Work instruction
Gather every line in the records that contains the word "Стійка", and copy those lines in the order they appear.
=== Recorded data ===
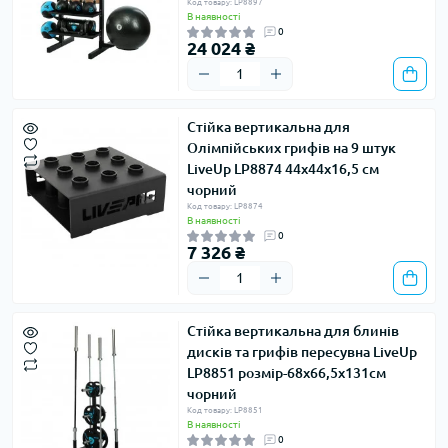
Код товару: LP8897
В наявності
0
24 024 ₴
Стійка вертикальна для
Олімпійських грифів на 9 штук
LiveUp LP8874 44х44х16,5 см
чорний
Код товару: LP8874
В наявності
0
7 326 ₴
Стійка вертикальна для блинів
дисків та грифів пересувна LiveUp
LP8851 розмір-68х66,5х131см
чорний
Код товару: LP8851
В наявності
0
===
=== Recorded data ===
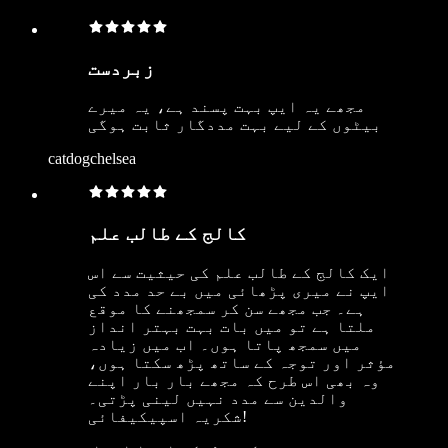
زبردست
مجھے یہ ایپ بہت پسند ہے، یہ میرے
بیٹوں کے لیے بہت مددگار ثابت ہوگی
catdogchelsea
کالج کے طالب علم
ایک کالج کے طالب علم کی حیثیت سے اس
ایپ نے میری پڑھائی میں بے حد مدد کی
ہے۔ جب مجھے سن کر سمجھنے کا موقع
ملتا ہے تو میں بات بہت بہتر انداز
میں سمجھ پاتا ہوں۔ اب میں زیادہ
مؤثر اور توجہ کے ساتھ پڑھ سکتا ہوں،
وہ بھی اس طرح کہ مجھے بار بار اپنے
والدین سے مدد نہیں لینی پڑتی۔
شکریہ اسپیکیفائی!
===
Solution to this exercise
Стійка вертикальна для
Стійка вертикальна для блинів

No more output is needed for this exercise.